Written by: Ron Cotton on September 7th, 2004
Theatrical Release Date: France, October 17th, 2001
Director: Jacques Audiard
Writers: Jacques Audiard, Tonino Benacquista
Cast: Vincent Cassel, Emmanuelle Devos, Olivier Gourmet
DVD Released: July 27th, 2003
Approximate Running Time: 119 minutes
Aspect Ratio: 1.85:1 Anamorphic Widescreen
Sound: Dolby Digital 5.1
DVD Release: Columbia / TriStar
Region Coding: Region 1 NTSC
Retail Price: $29.95
“I am a true product of the ‘cinephile education’ of the seventies and eighties; one film a day, 4 during the weekend. I am sitting on a lot of films. It’s like if I was sleeping in a tool box.” – Jacques Audiard
The lead Carla (Emmanuelle Devos) is a secretary who begrudgingly does her own work as well as others. It begins to take a toll on her emotionally and physically, encompassing her entire life. Being pushed over the brink, she passes out at work. Seeing the condition she’s in, the boss allows her to hire an assistant to alleviate her workload, not knowing her plight. Overzealous of her friends’ affair, she requests for a “perfect” man under a very specific criteria. As luck would have it, her assistant is male regardless of discrimination issues. Paul (Vincent Cassel) whose inexperience and bravado shows though like a sore thumb and determined to keep his parole officer happy. He finds her assistance becoming overwhelming at times and even finds temporary refuge for the assistant. Paul attempts to return her kindness with strong sexual advances that she quickly denies him.
This is a burden that Paul must deal with. Yet, Carla has her own shortcomings. She treats her deafness as if it makes her others horrible invalids. She hides her true obsessions and emotional needs within the confines of her home at night while in the presence of other people; she’s seemingly an emotionally complete self-sufficient individual, at times fooling even herself. Her own motherly protection of others later became total loathing to those she’s enabled over the years. Growing tired of the current state of affairs, Carla with Paul’s assistance turns the tables and takes her rightful place in her office. Her boss, with no where else to turn, must challenge her further with more tasks, giving her the attention she was once deprived. When Carla finds herself a safe haven, it now forces Paul to pay in full a large debt immediately. Paul must choose between his work with Carla or working off his debt. Carla struggles to keep things how they were.
The cinematography was very simplistic, and the movie was budget-like. With the exception with those two prior statements I’ve just mentioned, the movie has a heart of gold. A modern film-noir love story that goes beyond what most Americans would see in a love story with everything that American audiences felt they’ve lacked. The dynamics between Carla and Paul were riveting, and the character’s unappealing facial expression and moods adds allure to this film.
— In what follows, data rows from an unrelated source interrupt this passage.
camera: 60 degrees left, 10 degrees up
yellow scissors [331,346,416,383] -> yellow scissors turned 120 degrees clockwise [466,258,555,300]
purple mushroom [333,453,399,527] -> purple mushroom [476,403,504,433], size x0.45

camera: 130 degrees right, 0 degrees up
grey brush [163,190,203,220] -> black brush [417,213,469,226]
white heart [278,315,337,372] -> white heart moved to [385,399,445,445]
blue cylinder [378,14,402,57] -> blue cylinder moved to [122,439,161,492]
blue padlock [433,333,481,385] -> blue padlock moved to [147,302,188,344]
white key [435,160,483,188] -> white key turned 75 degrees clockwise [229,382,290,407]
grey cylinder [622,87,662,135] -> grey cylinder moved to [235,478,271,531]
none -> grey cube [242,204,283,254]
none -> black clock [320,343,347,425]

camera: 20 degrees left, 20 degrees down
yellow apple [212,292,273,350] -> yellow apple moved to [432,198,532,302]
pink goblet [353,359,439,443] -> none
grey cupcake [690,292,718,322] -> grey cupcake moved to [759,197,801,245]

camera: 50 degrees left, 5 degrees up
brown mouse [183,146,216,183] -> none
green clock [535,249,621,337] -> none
Love becomes a bargaining chip that Carla and Paul uses against each other, and both cash in for their own selfish needs. The movies build up continues to mount and unexpected events take place, but all comes full circle. The most memorable scenes are in the second half of this film. Carla’s ability of reading lips (as the movie is so aptly named) plays a strong role throughout this film.
This DVD retains the films original 1.85:1 aspect ratio and it has been anamorphic enhanced. The colors are vivid and grain is non-existent. The only audio option is the original French audio track which is in great shape as all dialog and effects are easy to hear and follow. English subtitles have been included they are easy to read and follow. Overall this DVD has been given a solid audio/video presentation. This DVD is lacking the extras department and the only extras include Red My Lips original trailer and trailers for Double Vision and Cowboy Bebop: The Movie.
Read My Lips is an engrossing tale that should be watched at once, and should be on the shelves of Vincent Cassel or Jacques Audiard fans. A few others would have such a bare bones DVD in ones collection. Quintessential movie for its kind, but once you’ve seen, it’s unforgettable and owning this seems redundant. This is truly the mark of a fine film. I’d be hard pressed to say this very statement about most other films, so I must give my very graceful regards to Jacques Audiard for this fine creation. It’s no shock that Read My Lips won three Ceser Awards and an Official Selection in three International Film Festivals.